A Fiat 500 unearthed in the mountains

“At home, they are everywhere. When I want to get one out, I have to move ten,” he confides, smiling. But this regional representative of the Fiat 500 Club has also brought his passion to work by setting up a special corner in his tobacco shop, called “The Fiat 500 den”. Enough to make his reputation known, to the point that “people come to offer me to sell me their Fiat 500 because they know that I do not resell them”, he underlines. Because for Serge Domec, the pleasure is elsewhere. “I like to restore them and on Sundays I drive with them”, he explains.

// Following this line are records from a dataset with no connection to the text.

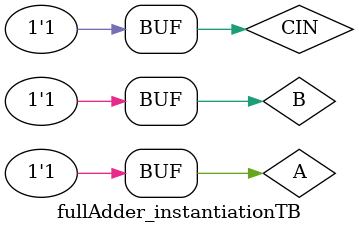
<source format=v>
/*
	fullAdder_instantiationTB
	for fullAdder
*/

module fullAdder_instantiationTB;

reg A, B, CIN;
wire SUM, COUT;

fullAdder_instantiation dut2(
								.a(A),
								.b(B),
								.cin(CIN),
								.sum(SUM),
								.cout(COUT)
								);
								
				initial begin
				A = 1'b0; B = 1'b0; CIN = 1'b0;
				
				// Delay 100 ns
				#100 				A = 1'b0; B = 1'b0; CIN = 1'b1;
				#100 				A = 1'b0; B = 1'b1; CIN = 1'b0;
				#100 				A = 1'b0; B = 1'b1; CIN = 1'b1;
				#100 				A = 1'b1; B = 1'b0; CIN = 1'b0;
				#100 				A = 1'b1; B = 1'b0; CIN = 1'b1;
				#100 				A = 1'b1; B = 1'b1; CIN = 1'b0;
				#100 				A = 1'b1; B = 1'b1; CIN = 1'b1;
				
				end
				
endmodule


</source>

A Sunday outing that he essentially does with other enthusiasts of the mythical brand. “With the other clubs, I don’t go too much because it goes too fast for my cars. But what I really like is taking the time to live,” he confides. It also takes time to fix them up, but that’s part of his pleasure. “When I buy them, it doesn’t have to work”, sums up this fifty-year-old that nothing predestined to mechanics. “I learned on the job and I was only born to repair Fiat 500s,” he adds humbly.
But if there’s one he’s going to keep as it is, it’s this little one he dug up in the middle of the mountain. “A customer once told me that he found a Fiat 500 half buried. For a month, in July 2020, I spent all my weekends digging to get it out. And this weekend, I’m exhibiting it here,” he invites.